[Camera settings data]
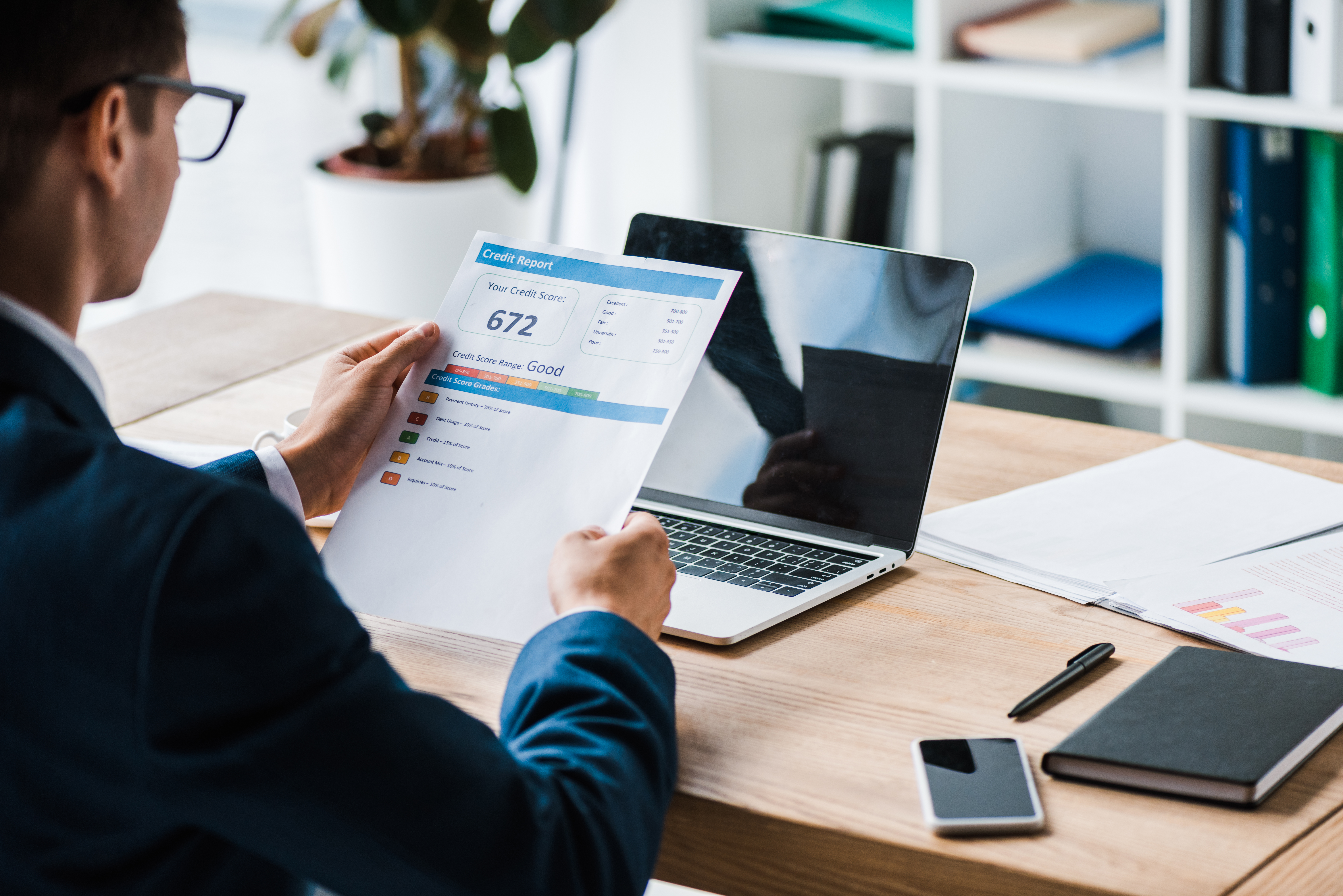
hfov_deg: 19.5
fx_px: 3918
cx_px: 672
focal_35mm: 105
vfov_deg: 13.1
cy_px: 448
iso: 250
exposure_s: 1/200
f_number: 4
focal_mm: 105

→ Exercise aim
Please write out all the entries above again exactly as they appear, skipping any images.

→ Response box
hfov_deg: 19.5
fx_px: 3918
cx_px: 672
focal_35mm: 105
vfov_deg: 13.1
cy_px: 448
iso: 250
exposure_s: 1/200
f_number: 4
focal_mm: 105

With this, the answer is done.